= Exercise prompt =
From the line with "Intel® Core™ i3" to the line with "1% Children's Fund", retype each line exactly as it stands in the records below, but skip the pictures.

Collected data

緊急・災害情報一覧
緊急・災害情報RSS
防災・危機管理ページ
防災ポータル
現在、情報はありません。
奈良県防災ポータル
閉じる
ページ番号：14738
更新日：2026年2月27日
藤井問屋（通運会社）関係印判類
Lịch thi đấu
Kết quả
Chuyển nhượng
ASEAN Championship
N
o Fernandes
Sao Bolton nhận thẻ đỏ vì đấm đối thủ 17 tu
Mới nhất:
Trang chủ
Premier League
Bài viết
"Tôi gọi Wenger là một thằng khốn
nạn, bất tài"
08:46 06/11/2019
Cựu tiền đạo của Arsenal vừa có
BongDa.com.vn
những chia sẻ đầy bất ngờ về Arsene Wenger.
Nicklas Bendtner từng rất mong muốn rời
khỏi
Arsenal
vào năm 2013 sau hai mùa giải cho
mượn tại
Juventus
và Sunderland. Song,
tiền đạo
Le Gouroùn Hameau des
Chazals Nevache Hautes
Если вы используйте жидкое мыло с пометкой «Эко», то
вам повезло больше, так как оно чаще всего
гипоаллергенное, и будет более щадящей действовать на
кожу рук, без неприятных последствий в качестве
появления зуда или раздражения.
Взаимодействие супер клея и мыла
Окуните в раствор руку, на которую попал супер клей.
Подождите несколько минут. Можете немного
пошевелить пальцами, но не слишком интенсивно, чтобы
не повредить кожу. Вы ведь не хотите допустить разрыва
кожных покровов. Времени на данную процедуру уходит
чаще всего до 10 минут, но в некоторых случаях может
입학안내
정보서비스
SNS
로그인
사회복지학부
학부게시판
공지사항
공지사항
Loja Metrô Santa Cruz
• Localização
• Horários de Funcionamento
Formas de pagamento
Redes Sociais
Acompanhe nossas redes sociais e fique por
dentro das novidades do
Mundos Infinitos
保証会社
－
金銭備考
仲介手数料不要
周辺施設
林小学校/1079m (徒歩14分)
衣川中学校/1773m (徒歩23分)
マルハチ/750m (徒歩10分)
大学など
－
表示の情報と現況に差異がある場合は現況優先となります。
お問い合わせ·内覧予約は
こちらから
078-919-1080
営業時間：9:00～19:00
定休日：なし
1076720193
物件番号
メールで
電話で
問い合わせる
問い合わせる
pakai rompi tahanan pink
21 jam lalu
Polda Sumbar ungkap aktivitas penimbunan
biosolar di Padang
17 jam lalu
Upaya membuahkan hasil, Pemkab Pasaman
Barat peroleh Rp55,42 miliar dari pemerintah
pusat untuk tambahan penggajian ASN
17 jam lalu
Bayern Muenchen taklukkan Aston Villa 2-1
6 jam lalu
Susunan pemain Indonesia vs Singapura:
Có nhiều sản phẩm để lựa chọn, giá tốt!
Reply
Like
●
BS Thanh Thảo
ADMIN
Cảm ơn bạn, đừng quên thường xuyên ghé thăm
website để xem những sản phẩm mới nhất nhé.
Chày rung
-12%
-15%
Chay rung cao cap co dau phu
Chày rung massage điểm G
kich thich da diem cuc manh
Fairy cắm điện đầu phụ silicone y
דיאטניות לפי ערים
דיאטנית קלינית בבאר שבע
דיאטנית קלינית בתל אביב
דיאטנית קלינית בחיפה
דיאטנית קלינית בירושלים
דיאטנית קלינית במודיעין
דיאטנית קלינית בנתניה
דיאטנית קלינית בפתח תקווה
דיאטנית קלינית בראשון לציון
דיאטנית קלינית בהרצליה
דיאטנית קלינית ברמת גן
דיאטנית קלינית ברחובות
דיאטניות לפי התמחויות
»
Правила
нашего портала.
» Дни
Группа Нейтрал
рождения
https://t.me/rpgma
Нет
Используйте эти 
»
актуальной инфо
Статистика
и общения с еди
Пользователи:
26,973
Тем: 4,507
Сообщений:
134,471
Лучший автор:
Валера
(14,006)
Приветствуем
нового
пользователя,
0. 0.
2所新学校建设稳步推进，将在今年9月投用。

* * *

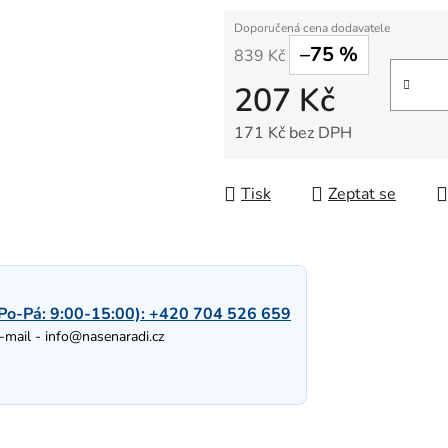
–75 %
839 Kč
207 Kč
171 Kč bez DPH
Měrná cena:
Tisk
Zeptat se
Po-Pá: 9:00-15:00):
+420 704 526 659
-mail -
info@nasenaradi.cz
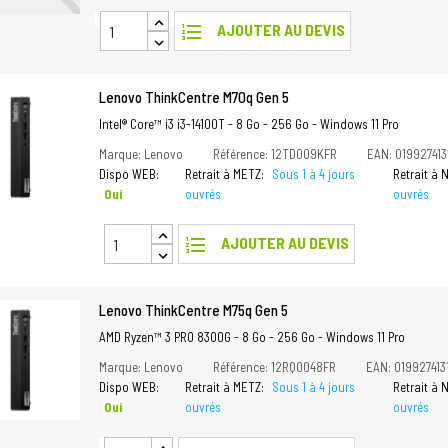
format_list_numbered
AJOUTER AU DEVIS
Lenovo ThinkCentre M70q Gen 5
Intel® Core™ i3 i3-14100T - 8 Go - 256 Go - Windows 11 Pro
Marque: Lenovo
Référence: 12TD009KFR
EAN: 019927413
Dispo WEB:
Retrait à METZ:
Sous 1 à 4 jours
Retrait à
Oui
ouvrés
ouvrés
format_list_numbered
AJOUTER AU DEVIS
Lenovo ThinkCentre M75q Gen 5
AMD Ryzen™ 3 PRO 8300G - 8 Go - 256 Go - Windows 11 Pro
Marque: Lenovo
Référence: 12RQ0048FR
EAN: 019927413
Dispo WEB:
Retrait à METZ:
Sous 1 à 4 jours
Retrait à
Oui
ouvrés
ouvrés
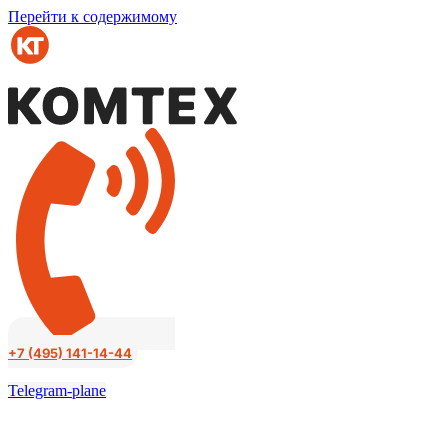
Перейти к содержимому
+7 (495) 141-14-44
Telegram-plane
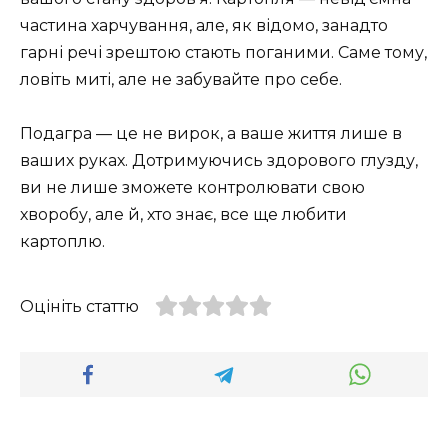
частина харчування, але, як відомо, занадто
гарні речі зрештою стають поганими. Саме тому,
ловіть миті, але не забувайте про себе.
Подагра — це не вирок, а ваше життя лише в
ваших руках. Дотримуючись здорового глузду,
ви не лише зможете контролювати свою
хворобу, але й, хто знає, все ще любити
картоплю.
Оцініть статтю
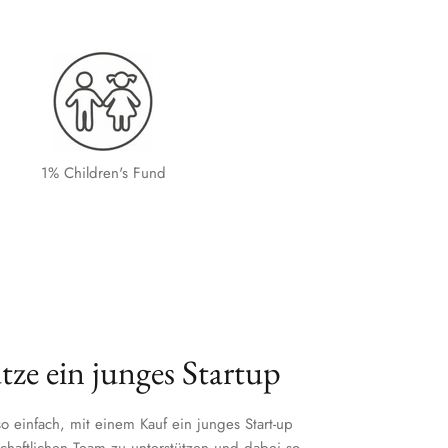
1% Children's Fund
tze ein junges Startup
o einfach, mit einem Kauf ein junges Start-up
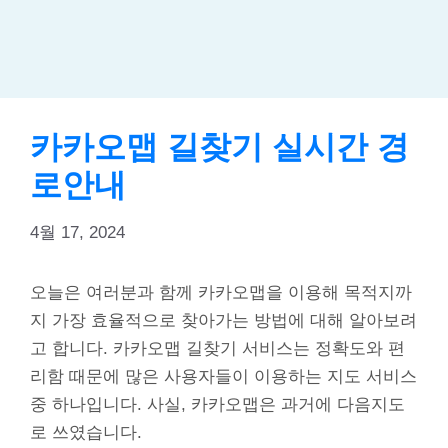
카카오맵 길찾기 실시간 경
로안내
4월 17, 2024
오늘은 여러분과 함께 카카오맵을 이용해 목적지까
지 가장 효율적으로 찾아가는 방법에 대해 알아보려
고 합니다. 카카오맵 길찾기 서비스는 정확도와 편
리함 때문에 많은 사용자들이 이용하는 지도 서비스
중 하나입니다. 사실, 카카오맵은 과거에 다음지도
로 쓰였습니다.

= Answer space =
Intel® Core™ i3 i3-14100T - 8 Go - 256 Go - Windows 11 Pro
Marque: Lenovo
Référence: 12TD009KFR
EAN: 019927413
Dispo WEB:
Retrait à METZ:
Sous 1 à 4 jours
Retrait à
Oui
ouvrés
ouvrés
format_list_numbered
AJOUTER AU DEVIS
Lenovo ThinkCentre M75q Gen 5
AMD Ryzen™ 3 PRO 8300G - 8 Go - 256 Go - Windows 11 Pro
Marque: Lenovo
Référence: 12RQ0048FR
EAN: 019927413
Dispo WEB:
Retrait à METZ:
Sous 1 à 4 jours
Retrait à
Oui
ouvrés
ouvrés
Перейти к содержимому
+7 (495) 141-14-44
Telegram-plane
частина харчування, але, як відомо, занадто
гарні речі зрештою стають поганими. Саме тому,
ловіть миті, але не забувайте про себе.
Подагра — це не вирок, а ваше життя лише в
ваших руках. Дотримуючись здорового глузду,
ви не лише зможете контролювати свою
хворобу, але й, хто знає, все ще любити
картоплю.
Оцініть статтю
1% Children's Fund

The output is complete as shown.